Tuesday of 6th Week (Year II)

Genesis 6:5-8; 7:1-5, 10 / Mark 8:14-21


Is there a point of no return in the spiritual life? Can we ever come to a place where we find that there is no going back, from which we cannot and will not hear what God has to tell us, however insistently? We might think that there is no such point, no such place. After all, God's mercy is greater than any of our sins, indeed than all of our sins. Moreover, his patience is surely greater and more long-suffering that our stamina, than the force that fuels our rebellion against him.

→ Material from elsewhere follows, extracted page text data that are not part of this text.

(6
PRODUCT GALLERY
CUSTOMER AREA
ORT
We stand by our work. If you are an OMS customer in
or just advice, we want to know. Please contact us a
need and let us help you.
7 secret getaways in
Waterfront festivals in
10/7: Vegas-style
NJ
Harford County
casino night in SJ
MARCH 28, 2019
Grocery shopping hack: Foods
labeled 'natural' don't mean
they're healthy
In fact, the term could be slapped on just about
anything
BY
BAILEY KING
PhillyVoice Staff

However, the Scriptures today suggest otherwise. God's decision, rather his judgment of the human race at the time of Noah is quite clearly final, even while the sons and daughters of Adam and Eve remain alive, if not well. His decree is clearly beyond recall; apart from Noah and his family, and those representative pairs of the clean and unclean animals, none will be spared. In the Gospel of Mark, Jesus raises a worry which amounts to the same idea. In response the the disciples confusion over the meaning of "the leaven of the Pharisees" and "the leaven of Herod," and thinking these to be some peculiar way of noting that they were without provisions, Jesus sighs deeply. His concern is this: Are the disciples confused because they do not yet understand (which suggests that they are slow to believe, but may still come to understanding), or is it because their hearts are hardened (and so, by implication, they simply will not understand, or more accurately, like the Pharisees and like Herod, they will to misunderstand)?

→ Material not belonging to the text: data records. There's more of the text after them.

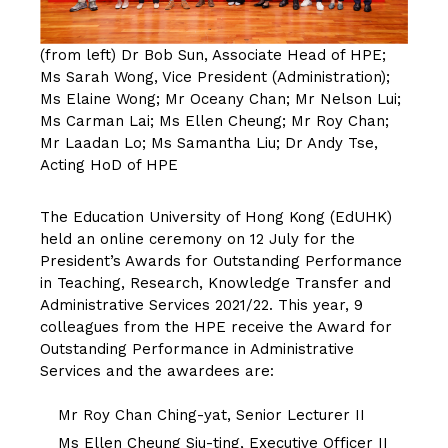
(from left) Dr Bob Sun, Associate Head of HPE;
Ms Sarah Wong, Vice President (Administration);
Ms Elaine Wong; Mr Oceany Chan; Mr Nelson Lui;
Ms Carman Lai; Ms Ellen Cheung; Mr Roy Chan;
Mr Laadan Lo; Ms Samantha Liu; Dr Andy Tse,
Acting HoD of HPE
The Education University of Hong Kong (EdUHK)
held an online ceremony on 12 July for the
President’s Awards for Outstanding Performance
in Teaching, Research, Knowledge Transfer and
Administrative Services 2021/22. This year, 9
colleagues from the HPE receive the Award for
Outstanding Performance in Administrative
Services and the awardees are:
Mr Roy Chan Ching-yat, Senior Lecturer II
Ms Ellen Cheung Siu-ting, Executive Officer II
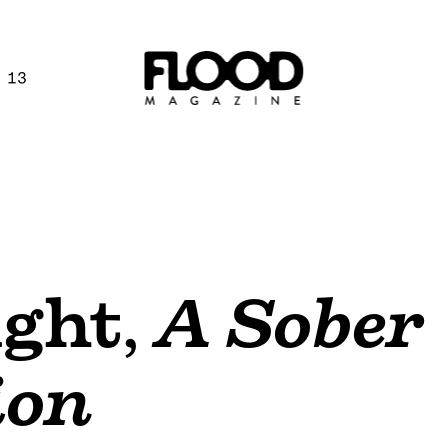
 13
ght
,
A Sober
ion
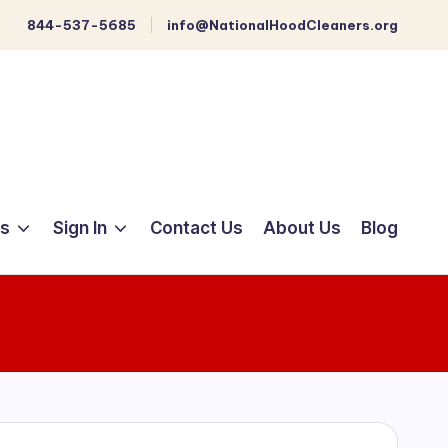
844-537-5685
info@NationalHoodCleaners.org
ts
Sign In
Contact Us
About Us
Blog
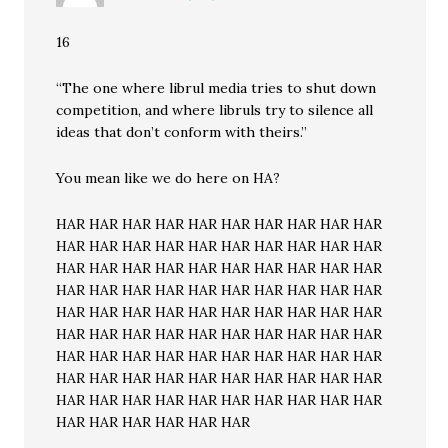
16
“The one where librul media tries to shut down
competition, and where libruls try to silence all
ideas that don’t conform with theirs.”
You mean like we do here on HA?
HAR HAR HAR HAR HAR HAR HAR HAR HAR HAR
HAR HAR HAR HAR HAR HAR HAR HAR HAR HAR
HAR HAR HAR HAR HAR HAR HAR HAR HAR HAR
HAR HAR HAR HAR HAR HAR HAR HAR HAR HAR
HAR HAR HAR HAR HAR HAR HAR HAR HAR HAR
HAR HAR HAR HAR HAR HAR HAR HAR HAR HAR
HAR HAR HAR HAR HAR HAR HAR HAR HAR HAR
HAR HAR HAR HAR HAR HAR HAR HAR HAR HAR
HAR HAR HAR HAR HAR HAR HAR HAR HAR HAR
HAR HAR HAR HAR HAR HAR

Of course, it is spiritually fatal to imagine either or ourselves or of others in this life that we have reached this point, that point when in our hardness we have been passed over, and will no longer see or hear. To imagine so would be the sin of despair, and so would result in the end of charity in the soul. Even so, it is equally dangerous to fall into presumption, to imagine that we can never turn ourselves irrevocably away from God, that because we do not see ourselves as hardened moral monsters, that we don't have anything to worry about.

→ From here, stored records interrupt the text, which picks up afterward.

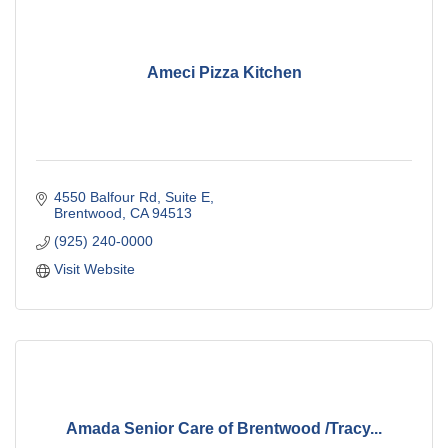
Ameci Pizza Kitchen
4550 Balfour Rd
Suite E
Brentwood
CA
94513
(925) 240-0000
Visit Website
Amada Senior Care of Brentwood /Tracy...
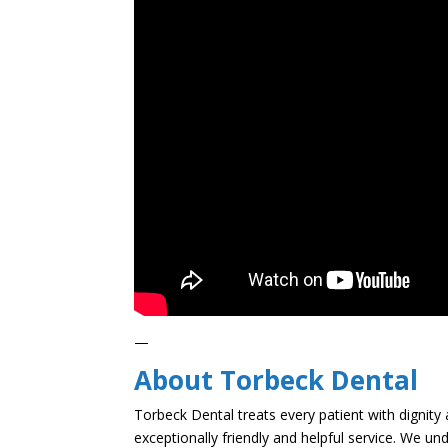
—
About Torbeck Dental
Torbeck Dental treats every patient with dignity 
exceptionally friendly and helpful service. We un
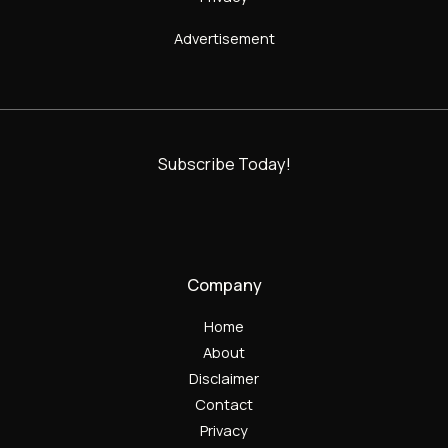
Advertisement
Subscribe Today!
Company
Home
About
Disclaimer
Contact
Privacy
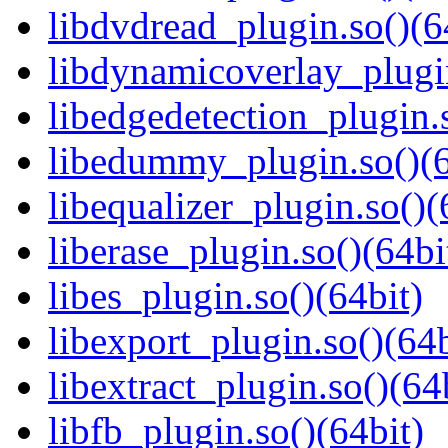
libdvdread_plugin.so()(6
libdynamicoverlay_plugin
libedgedetection_plugin.
libedummy_plugin.so()(6
libequalizer_plugin.so()(
liberase_plugin.so()(64bi
libes_plugin.so()(64bit)
libexport_plugin.so()(64b
libextract_plugin.so()(64
libfb_plugin.so()(64bit)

Today, brothers and sisters, is Shrove Tuesday, and in the midst of the pancakes glistening with butter, syrup, sugar, jam, and spirits, and while we make merry with what may well be our last taste of sweets, meat, and the fruit of the vine or of the grain, it is also a traditional day to go to confession, to be shriven, which is to say forgiven of one's sins. The old wisdom was not that one should use Lent to prepare for a full-bodied confession right at the season's end, but rather that, before the penitential disciplines are upon us, we should free our souls of the sins that still bind us. We are freed by the sacrament so that we might enter Lent more openly, to receive God's words of warning and encouragement more fruitfully, free from any and all presumptions about our virtue, and ready to see with our eyes, hear with our ears and understand with hearts made soft, warm, and receptive to the love of our Lord Jesus Christ.